Many Americans are obese, overweight and out of shape. For those Americans, hearing the advice to start working out is commonplace. The last thing that you expect when you start working out is for it to be bad for your health. That is exactly what might happen if you are injured while you are exercising.
According to the U.S. Consumer Product Safety Commission, around 460,000 emergency room visits each year are attributed to injuries because of exercise equipment. The most common piece of equipment involved is the treadmill. That, however, isn’t the only piece of exercise equipment that can lead to injuries. Exercise bands, dumbbells and elliptical machines are some of the other ones that can cause injuries.
A recent lawsuit is bringing the dangers of exercise equipment to light. The case stems from an injury that occurred at a 24 Hour Fitness in January of 2011. The 60-year-old woman at the center of the lawsuit fainted while she was on the treadmill. She fractured her skull in several places when she fell. She now suffers from a brain injury that necessitates long-term care. She is seeking $3.8 million to help cover her future care costs and lost wages.

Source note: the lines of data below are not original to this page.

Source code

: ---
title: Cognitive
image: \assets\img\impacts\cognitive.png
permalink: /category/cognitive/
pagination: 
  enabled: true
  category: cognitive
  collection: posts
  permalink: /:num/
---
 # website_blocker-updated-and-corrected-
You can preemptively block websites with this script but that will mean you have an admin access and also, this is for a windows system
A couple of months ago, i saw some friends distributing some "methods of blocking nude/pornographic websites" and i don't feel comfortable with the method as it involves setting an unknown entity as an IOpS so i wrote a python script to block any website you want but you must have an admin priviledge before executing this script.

The insurance industry is quick to blame the people who exercise for the accidents. One insurance executive noted that 99 percent of the time, exercise injuries are caused by operator error. He notes that oftentimes, these cases are settled for low amounts because the person who is exercising is often negligent.
He did note that the case against 24 Hour Fitness is unique because it calls the placement of the treadmill into question. Located just under 4 feet from the treadmill where the accident occurred was a metal component of a leg machine. That is much less than the 6-foot deep clearance the manufacturer required for the treadmill, and much less than the 6.5 feet that is recommended by ASTM International.
If you are injured on exercise equipment, you might need to explore your options for seeking compensation. Although the battle might be tough, it might be worth it.